Per cui, il paziente dell’esempio precedente riferisce le modificazioni somatiche avvertite:

  • irrequietezza motoria,
  • tensione muscolare,
  • pirosi gastrica,
  • tremori, ecc…

Ma non comprende che l’esperienza della rabbia ingloba in sé tutte le sensazioni riferite.

povertà di immaginazione nella alessitimia

Povertà dei processi immaginativi

La povertà di immaginazione e di tutte le funzioni ad essa connesse sono facilmente osservabili nell’attività onirica dei soggetti alessitimici.

Essi, infatti, non ricordano quasi mai i loro sogni, e quando ciò accade, si tratta di sogni che riproducono pezzi di vita reale, avvenimenti diurni, eventi della vita lavorativa.

Allo stesso modo, i sogni ad occhi aperti sono quantitativamente molto scarsi, e qualitativamente molto poveri, poiché anch’essi si soffermano su eventi accaduti o su preoccupazioni per il futuro.

Stile cognitivo orientato verso la realtà esterna

I soggetti alessitimici sono elettivamente concentrati su tutto ciò che è esterno alla vita psichica.

Sul piano cognitivo, ciò si manifesta attraverso un pensiero razionale che tende a illustrare azioni ed esperienze senza investimenti affettivi. Come se l’individuo fosse spettatore più che attore della propria vita.

L’attenzione è concentrata sui dettagli della realtà fattuale, i quali vengono descritti anche minuziosamente. Ma senza mai dare la sensazione all’osservatore che vi stiano partecipando emotivamente.

Conformismo sociale

I soggetti alessitimici mostrano una stretta aderenza alle regole sociali di adattamento, per cui sembrano definiti dall’esterno in termini di identità di ruolo.

Al contrario, mancano delle qualità soggettive di interpretazione della propria identità. Ed evidenziano scarsa capacità di sintonizzare con le emozioni altrui, mostrando difficoltà a formare e conservare nel tempo, le relazioni interpersonali intime.

Tutto ciò è stato riportato nel I° Convegno Internazionale sull’Addiction.
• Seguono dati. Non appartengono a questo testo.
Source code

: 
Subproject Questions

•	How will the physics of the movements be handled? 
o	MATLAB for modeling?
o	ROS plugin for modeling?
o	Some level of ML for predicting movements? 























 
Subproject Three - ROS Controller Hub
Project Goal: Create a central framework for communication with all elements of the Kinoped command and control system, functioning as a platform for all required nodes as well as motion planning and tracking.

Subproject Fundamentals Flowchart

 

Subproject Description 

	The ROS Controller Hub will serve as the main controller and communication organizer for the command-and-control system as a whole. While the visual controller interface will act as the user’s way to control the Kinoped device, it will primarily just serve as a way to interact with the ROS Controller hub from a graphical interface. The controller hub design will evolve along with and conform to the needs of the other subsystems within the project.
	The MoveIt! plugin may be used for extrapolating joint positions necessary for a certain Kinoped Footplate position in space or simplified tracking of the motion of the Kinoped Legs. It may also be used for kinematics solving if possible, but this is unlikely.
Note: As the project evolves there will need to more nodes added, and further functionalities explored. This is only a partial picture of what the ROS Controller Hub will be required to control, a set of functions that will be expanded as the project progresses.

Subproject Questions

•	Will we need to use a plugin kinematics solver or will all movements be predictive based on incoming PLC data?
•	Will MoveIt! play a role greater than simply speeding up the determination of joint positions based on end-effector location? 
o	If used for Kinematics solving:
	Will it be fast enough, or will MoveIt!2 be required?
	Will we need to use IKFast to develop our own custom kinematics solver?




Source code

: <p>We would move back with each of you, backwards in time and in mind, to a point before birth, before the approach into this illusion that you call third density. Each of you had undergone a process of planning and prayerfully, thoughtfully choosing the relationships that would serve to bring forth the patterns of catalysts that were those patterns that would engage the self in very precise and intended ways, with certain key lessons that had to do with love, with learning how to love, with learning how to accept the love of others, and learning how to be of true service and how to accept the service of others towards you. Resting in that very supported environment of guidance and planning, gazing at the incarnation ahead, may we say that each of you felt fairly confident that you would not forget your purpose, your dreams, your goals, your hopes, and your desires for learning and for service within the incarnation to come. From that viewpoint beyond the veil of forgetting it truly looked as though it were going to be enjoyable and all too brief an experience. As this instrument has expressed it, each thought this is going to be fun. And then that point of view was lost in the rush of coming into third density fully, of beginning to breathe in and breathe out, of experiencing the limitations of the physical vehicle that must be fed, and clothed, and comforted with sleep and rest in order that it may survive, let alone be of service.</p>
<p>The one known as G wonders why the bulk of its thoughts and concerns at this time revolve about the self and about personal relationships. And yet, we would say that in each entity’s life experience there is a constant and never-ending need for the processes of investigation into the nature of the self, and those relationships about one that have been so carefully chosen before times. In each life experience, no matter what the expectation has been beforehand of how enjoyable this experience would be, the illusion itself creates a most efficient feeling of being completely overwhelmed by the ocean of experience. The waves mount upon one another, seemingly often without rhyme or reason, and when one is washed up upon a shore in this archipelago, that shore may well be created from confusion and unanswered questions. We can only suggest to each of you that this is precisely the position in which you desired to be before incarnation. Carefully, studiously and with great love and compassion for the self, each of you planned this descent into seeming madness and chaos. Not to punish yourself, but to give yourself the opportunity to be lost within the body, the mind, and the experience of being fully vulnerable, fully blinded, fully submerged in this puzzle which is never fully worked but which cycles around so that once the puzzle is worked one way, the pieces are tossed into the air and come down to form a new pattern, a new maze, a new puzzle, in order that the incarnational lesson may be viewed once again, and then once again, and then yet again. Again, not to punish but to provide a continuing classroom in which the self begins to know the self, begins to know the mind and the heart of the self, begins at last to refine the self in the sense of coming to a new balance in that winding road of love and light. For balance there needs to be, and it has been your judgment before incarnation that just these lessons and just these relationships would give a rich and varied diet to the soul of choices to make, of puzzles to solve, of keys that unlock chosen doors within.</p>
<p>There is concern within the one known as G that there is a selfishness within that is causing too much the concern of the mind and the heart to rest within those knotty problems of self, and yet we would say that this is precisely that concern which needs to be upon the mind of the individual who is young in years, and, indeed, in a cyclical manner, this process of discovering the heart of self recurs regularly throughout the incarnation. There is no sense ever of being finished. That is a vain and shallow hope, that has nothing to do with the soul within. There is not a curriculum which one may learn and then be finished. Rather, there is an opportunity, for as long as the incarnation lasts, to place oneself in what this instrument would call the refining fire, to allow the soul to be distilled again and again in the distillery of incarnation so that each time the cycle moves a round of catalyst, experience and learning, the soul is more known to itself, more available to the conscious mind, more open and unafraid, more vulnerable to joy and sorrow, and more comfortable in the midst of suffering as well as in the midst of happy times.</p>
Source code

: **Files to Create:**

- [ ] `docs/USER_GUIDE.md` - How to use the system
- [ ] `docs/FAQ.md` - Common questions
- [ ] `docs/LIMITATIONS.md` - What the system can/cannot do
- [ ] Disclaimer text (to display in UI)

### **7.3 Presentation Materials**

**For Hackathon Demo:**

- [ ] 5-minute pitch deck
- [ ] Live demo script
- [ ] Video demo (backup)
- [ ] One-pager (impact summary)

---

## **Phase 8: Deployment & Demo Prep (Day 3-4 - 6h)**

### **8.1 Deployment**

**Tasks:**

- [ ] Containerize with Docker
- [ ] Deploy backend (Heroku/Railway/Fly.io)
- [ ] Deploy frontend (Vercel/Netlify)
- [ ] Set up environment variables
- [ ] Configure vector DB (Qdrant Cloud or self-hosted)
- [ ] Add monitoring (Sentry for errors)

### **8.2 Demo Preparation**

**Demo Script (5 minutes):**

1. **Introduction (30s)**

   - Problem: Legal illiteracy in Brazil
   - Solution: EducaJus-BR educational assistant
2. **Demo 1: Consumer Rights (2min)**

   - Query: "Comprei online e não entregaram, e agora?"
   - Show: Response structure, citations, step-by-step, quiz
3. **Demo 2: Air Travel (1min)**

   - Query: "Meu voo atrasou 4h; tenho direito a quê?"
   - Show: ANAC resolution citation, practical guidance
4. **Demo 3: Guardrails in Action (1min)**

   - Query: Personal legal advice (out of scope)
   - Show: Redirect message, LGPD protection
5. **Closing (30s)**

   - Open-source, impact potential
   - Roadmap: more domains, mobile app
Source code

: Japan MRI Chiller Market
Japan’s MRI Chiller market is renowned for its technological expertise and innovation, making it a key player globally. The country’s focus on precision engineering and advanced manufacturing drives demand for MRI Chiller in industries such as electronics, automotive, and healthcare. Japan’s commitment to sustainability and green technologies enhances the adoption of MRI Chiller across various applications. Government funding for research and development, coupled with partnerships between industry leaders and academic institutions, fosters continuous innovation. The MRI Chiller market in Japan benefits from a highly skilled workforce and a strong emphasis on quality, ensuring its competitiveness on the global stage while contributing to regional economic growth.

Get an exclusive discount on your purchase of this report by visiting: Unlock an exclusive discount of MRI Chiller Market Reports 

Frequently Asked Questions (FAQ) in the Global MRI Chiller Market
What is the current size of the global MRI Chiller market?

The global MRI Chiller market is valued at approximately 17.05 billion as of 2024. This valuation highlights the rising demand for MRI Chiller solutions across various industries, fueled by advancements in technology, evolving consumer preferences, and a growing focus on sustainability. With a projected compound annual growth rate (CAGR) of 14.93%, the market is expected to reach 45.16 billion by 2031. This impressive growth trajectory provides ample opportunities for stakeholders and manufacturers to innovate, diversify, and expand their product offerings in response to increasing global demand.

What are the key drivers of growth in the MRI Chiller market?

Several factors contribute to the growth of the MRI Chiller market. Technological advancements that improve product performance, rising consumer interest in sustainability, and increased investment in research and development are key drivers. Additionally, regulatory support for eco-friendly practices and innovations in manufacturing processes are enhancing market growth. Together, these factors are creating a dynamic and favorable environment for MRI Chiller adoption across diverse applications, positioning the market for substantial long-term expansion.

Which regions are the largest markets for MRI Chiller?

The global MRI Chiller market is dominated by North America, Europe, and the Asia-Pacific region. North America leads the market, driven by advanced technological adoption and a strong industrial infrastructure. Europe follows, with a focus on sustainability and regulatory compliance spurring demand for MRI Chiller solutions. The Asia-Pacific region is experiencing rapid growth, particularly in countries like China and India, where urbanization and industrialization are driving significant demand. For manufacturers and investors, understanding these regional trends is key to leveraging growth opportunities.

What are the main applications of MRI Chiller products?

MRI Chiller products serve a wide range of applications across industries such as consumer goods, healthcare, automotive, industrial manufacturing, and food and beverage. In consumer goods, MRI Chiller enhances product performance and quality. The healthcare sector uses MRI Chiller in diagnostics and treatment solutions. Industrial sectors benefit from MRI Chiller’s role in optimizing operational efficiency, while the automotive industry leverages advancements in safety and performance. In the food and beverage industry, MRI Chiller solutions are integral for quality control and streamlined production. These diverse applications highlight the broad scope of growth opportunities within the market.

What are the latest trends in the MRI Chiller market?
In quel convegno P. Porcelli nel suo articolo “Updates sul costrutto alexithymia, 2004, sostiene che i soggetti alessitimici hanno caratteristiche al confine fra più sindromi psicopatologiche come:

  • disturbi depressivi,
  • ossessivo-compulsivi,
  • personalità dipendente.

Si differenziano per la peculiarità di un disturbo cognitivo di elaborazione delle emozioni, o meglio della componente psicologica degli affetti. A fronte di un eccesso di espressività della componente fisiologica.

approfondimenti sulla alessitimia

Approfondimenti

Riferimenti bibliografici per approfondire:

– Agresta F., (1997), Malattie psicosomatiche e psicoterapia analitica. Individuo, coppia, famiglia, gruppo. (Pres. E. Gilliéron). Nuove Prospettive in Psicologia, II° Edizione, 2004 Pecsara;

– Bagby R. M., Parker J. D. A., Taylor G. J., (1994), The twenty-item Toronto Alexithymia Scale. Item selection and across-validation of the factor structure, Journal Psychosom Res, Vol. 38, pagg 23-32;

– Brautigam W., Von Rad M., (1997), Proceeding of the 11th European Conference on Psychosomatic Research, Basel, Korger;

– Marty P., De M’uzan M., (1963), La pensèe opèratoire, Revue Francaise de Psychanalyse, Vol. 27, pagg 1345-1356;

– Sifneos P.,(2002), Affetto, conflitto emotivo e deficit. Nuove Prospettive in Psicologia, Anno X°, Fasc. 27, Pescara;

– Taylor G. J., Bagby R. M., Parker J. D. A. (1997), Disorder of Affect Regulation alexithymia in medical anche psychiatric illness, Cambridge University Press, Cambridge.